Author: The Equity
Published March 5, 2025

Sarah Pledge Dickson, LJI Journalist

The Pontiac Community Hospital Foundation announced a new round of recipients of its recently-created bursary for nursing students on Monday morning at the Pontiac Hospital.

Jessica Jewell of Mansfield and Annie Claude Durocher of Fort Coulonge are the latest to receive the MacLachlan family bursary for nursing students who plan to return to work in the Pontiac.

Jewell, who is 28 years old and has three kids, including a newborn, is working on getting a bachelor’s degree in nursing through a program offered jointly between Algonquin College in Pembroke and the University of Ottawa. She said that this bursary takes some of the financial pressure off her studies.

“It’s just taking a bit of a load off,” Jewell said. “I can’t work full time and go to school full time so it’s taking some stress off.”

Durocher, 21, will be graduating from a college program in nursing in May and plans to pursue a bachelor’s in the field.
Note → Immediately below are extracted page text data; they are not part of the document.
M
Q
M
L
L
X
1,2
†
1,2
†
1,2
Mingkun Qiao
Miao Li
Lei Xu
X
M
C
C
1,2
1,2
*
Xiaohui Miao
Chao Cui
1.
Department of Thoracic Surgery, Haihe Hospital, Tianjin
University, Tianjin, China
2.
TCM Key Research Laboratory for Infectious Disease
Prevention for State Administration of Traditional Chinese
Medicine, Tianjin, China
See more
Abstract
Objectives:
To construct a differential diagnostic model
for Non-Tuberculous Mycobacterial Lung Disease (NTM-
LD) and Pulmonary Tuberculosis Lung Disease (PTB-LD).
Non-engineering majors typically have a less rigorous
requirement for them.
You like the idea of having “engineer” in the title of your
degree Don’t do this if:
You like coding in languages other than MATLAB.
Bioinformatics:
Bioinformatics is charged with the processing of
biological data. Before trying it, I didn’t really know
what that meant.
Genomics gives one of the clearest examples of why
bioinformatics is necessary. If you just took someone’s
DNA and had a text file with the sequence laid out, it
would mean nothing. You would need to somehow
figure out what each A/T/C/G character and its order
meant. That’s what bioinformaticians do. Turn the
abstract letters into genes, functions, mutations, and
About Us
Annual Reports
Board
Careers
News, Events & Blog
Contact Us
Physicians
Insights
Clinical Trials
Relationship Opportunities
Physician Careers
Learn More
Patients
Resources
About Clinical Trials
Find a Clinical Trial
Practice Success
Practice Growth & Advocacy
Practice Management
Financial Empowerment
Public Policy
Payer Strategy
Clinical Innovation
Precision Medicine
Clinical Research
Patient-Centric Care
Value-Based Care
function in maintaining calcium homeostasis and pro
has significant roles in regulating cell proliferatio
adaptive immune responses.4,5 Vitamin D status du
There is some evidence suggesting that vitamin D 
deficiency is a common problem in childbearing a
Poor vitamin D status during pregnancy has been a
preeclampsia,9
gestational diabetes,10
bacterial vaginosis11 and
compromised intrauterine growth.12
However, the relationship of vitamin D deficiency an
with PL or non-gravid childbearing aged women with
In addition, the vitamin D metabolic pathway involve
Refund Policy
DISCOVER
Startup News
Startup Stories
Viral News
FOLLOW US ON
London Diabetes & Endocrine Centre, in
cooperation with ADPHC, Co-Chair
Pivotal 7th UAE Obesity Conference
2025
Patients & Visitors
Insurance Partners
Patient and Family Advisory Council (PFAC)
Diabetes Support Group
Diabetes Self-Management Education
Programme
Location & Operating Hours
She will be the first recipient of the bursary to start working full-time at the Pontiac Hospital. Over the Christmas break, she worked at the hospital as part of her training in the emergency department and said that she loved it.

“I always wanted to work in healthcare to help people,” Durocher said. “The nursing career was something I wanted to do.”
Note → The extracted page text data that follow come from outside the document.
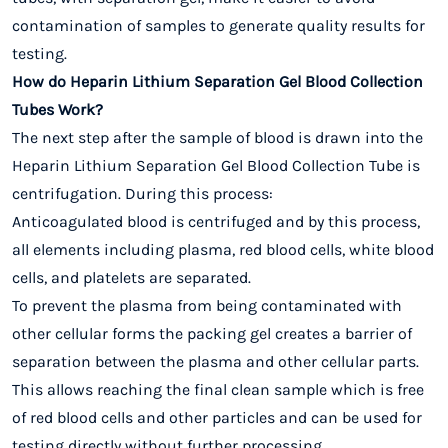
contamination of samples to generate quality results for
testing.
How do Heparin Lithium Separation Gel Blood Collection
Tubes Work?
The next step after the sample of blood is drawn into the
Heparin Lithium Separation Gel Blood Collection Tube is
centrifugation. During this process:
Anticoagulated blood is centrifuged and by this process,
all elements including plasma, red blood cells, white blood
cells, and platelets are separated.
To prevent the plasma from being contaminated with
other cellular forms the packing gel creates a barrier of
separation between the plasma and other cellular parts.
This allows reaching the final clean sample which is free
of red blood cells and other particles and can be used for
testing directly without further processing.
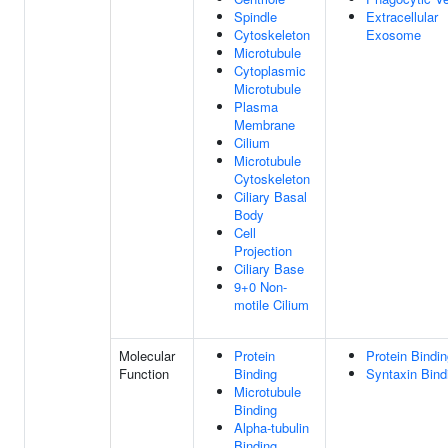
Spindle
Extracellular
Cytoskeleton
Exosome
Microtubule
Cytoplasmic
Microtubule
Plasma
Membrane
Cilium
Microtubule
Cytoskeleton
Ciliary Basal
Body
Cell
Projection
Ciliary Base
9+0 Non-
motile Cilium
Molecular
Protein
Protein Bindi
Function
Binding
Syntaxin Bind
Microtubule
Binding
Alpha-tubulin
Binding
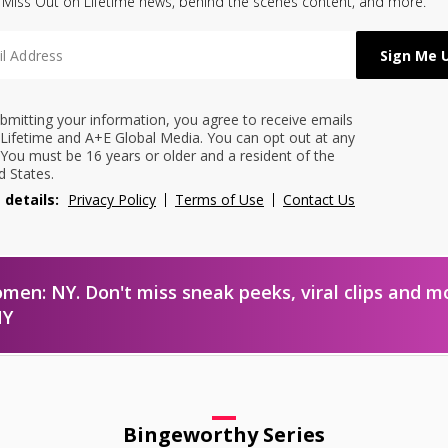
 Miss Out on Lifetime news, behind the scenes content, and more.
bmitting your information, you agree to receive emails
Lifetime and A+E Global Media. You can opt out at any
 You must be 16 years or older and a resident of the
d States.
 details:
Privacy Policy
Terms of Use
Contact Us
omen: NY. Don't miss sneak peeks, viral clips and m
NY
Bingeworthy Series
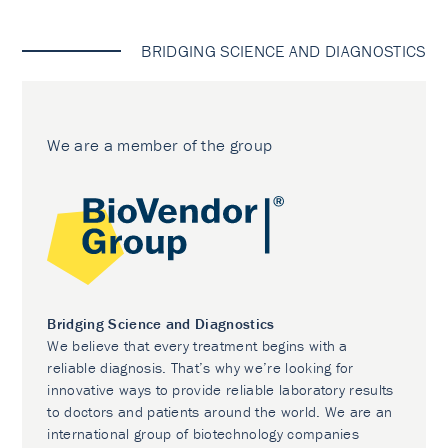
BRIDGING SCIENCE AND DIAGNOSTICS
We are a member of the group
Bridging Science and Diagnostics
We believe that every treatment begins with a
reliable diagnosis. That’s why we’re looking for
innovative ways to provide reliable laboratory results
to doctors and patients around the world. We are an
international group of biotechnology companies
The MacLachlan bursary awards students $5,000 for each year of nursing studies they complete.

The scholarships are funded with a $100,000 donation to the hospital foundation from Bill MacLachlan, Jr., and his wife Inga Gusarova, who now live in Calgary but often spend time at their cottage in the Pontiac.

MacLachlan’s parents William (Bill) and Elsie MacLachlan moved to Shawville for work at the mill when it opened in 1966, and proceeded to raise him and his sisters Janice and Carole in town. His father Bill served as president of the hospital foundation for several years.
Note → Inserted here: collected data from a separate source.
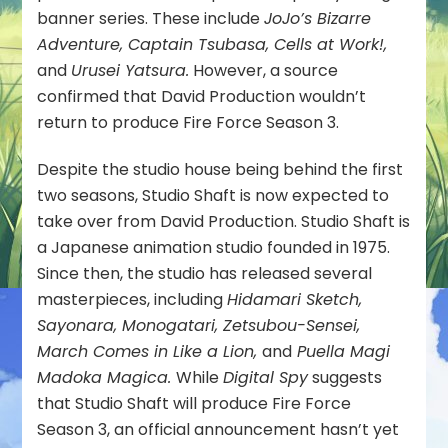
banner series. These include
JoJo’s Bizarre
Adventure, Captain Tsubasa, Cells at Work!,
and
Urusei Yatsura.
However, a source
confirmed that David Production wouldn’t
return to produce Fire Force Season 3.
Despite the studio house being behind the first
two seasons, Studio Shaft is now expected to
take over from David Production. Studio Shaft is
a Japanese animation studio founded in 1975.
Since then, the studio has released several
masterpieces, including
Hidamari Sketch,
Sayonara, Monogatari, Zetsubou-Sensei,
March Comes in Like a Lion,
and
Puella Magi
Madoka Magica.
While
Digital Spy
suggests
that Studio Shaft will produce Fire Force
Season 3, an official announcement hasn’t yet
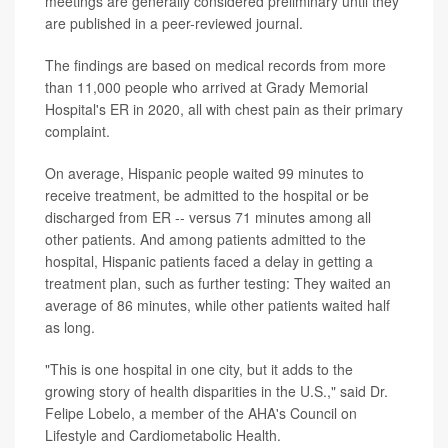
meetings are generally considered preliminary until they
are published in a peer-reviewed journal.
The findings are based on medical records from more
than 11,000 people who arrived at Grady Memorial
Hospital's ER in 2020, all with chest pain as their primary
complaint.
On average, Hispanic people waited 99 minutes to
receive treatment, be admitted to the hospital or be
discharged from ER -- versus 71 minutes among all
other patients. And among patients admitted to the
hospital, Hispanic patients faced a delay in getting a
treatment plan, such as further testing: They waited an
average of 86 minutes, while other patients waited half
as long.
"This is one hospital in one city, but it adds to the
growing story of health disparities in the U.S.," said Dr.
Felipe Lobelo, a member of the AHA's Council on
Lifestyle and Cardiometabolic Health.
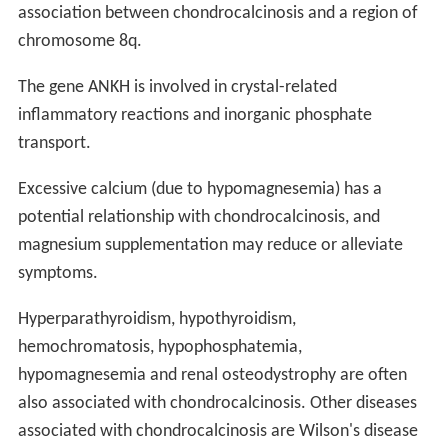
association between chondrocalcinosis and a region of
chromosome 8q.
The gene ANKH is involved in crystal-related
inflammatory reactions and inorganic phosphate
transport.
Excessive calcium (due to hypomagnesemia) has a
potential relationship with chondrocalcinosis, and
magnesium supplementation may reduce or alleviate
symptoms.
Hyperparathyroidism, hypothyroidism,
hemochromatosis, hypophosphatemia,
hypomagnesemia and renal osteodystrophy are often
also associated with chondrocalcinosis. Other diseases
associated with chondrocalcinosis are Wilson's disease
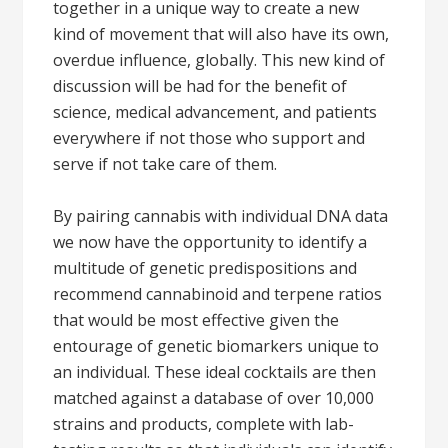
together in a unique way to create a new
kind of movement that will also have its own,
overdue influence, globally. This new kind of
discussion will be had for the benefit of
science, medical advancement, and patients
everywhere if not those who support and
serve if not take care of them.
By pairing cannabis with individual DNA data
we now have the opportunity to identify a
multitude of genetic predispositions and
recommend cannabinoid and terpene ratios
that would be most effective given the
entourage of genetic biomarkers unique to
an individual. These ideal cocktails are then
matched against a database of over 10,000
strains and products, complete with lab-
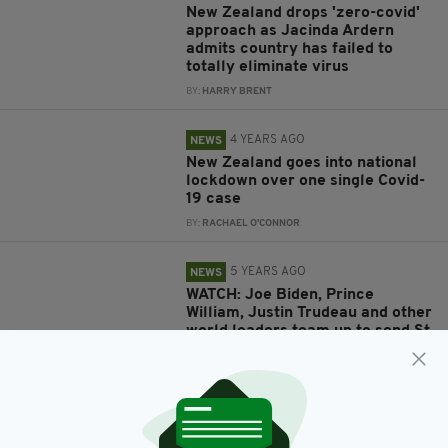
New Zealand drops 'zero-covid'
approach as Jacinda Ardern
admits country has failed to
totally eliminate virus
BY:
HARRY BRENT
4 YEARS AGO
NEWS
New Zealand goes into national
lockdown over one single Covid-
19 case
BY:
RACHAEL O'CONNOR
5 YEARS AGO
NEWS
WATCH: Joe Biden, Prince
William, Justin Trudeau and other
world leaders team up to send St
Patrick's Day messages around
the world
BY:
HARRY BRENT
5 YEARS AGO
NEWS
Allan Dean, the president of the Pontiac Community Hospital Foundation, presented the awards on behalf of the MacLachlan family Monday morning at the hospital. He said when they were trying to figure out how best to use the donation, they honed in on the importance of nurses.

“We identified very quickly that the need had to be for nurses,” Dean said. “You can have the greatest facilities in the region and they have to cancel surgeries because there’s no nurses available.”

Natalie Romain, the clinical administrative coordinator at the hospital, expressed how impressed she was by this year’s recipients. She hopes this bursary helps fill the need for nurses in the region.

“We don’t have enough nurses,” Romain said. “We’re always having to pull from one service to another. To provide good, quality, quantity care, we need nurses on the floor.”

She explained that the hospital, which has 34 beds, would require 3-4 registered nurses (RN) on the floor during any given day shift. At the moment, there are only 1-2 RNs taking care of all the patients and four nursing assistants (LPNs).

Durocher sees the bursary as an opportunity to support her community.

“I find it’s like a give-give situation,” Durocher said. “They give us money to go to school and we give back to the community and our people by working here.”

Jewell, whose family has deep nursing roots, said she knows how much the community needs nurses.

“I think it’s a great program to give to people who are from here and who want to come back here,” Jewell said. “My sisters are nurses and my mom so I hear their stories about being short staffed and I always thought, I could do that too and it feels good to come back home.”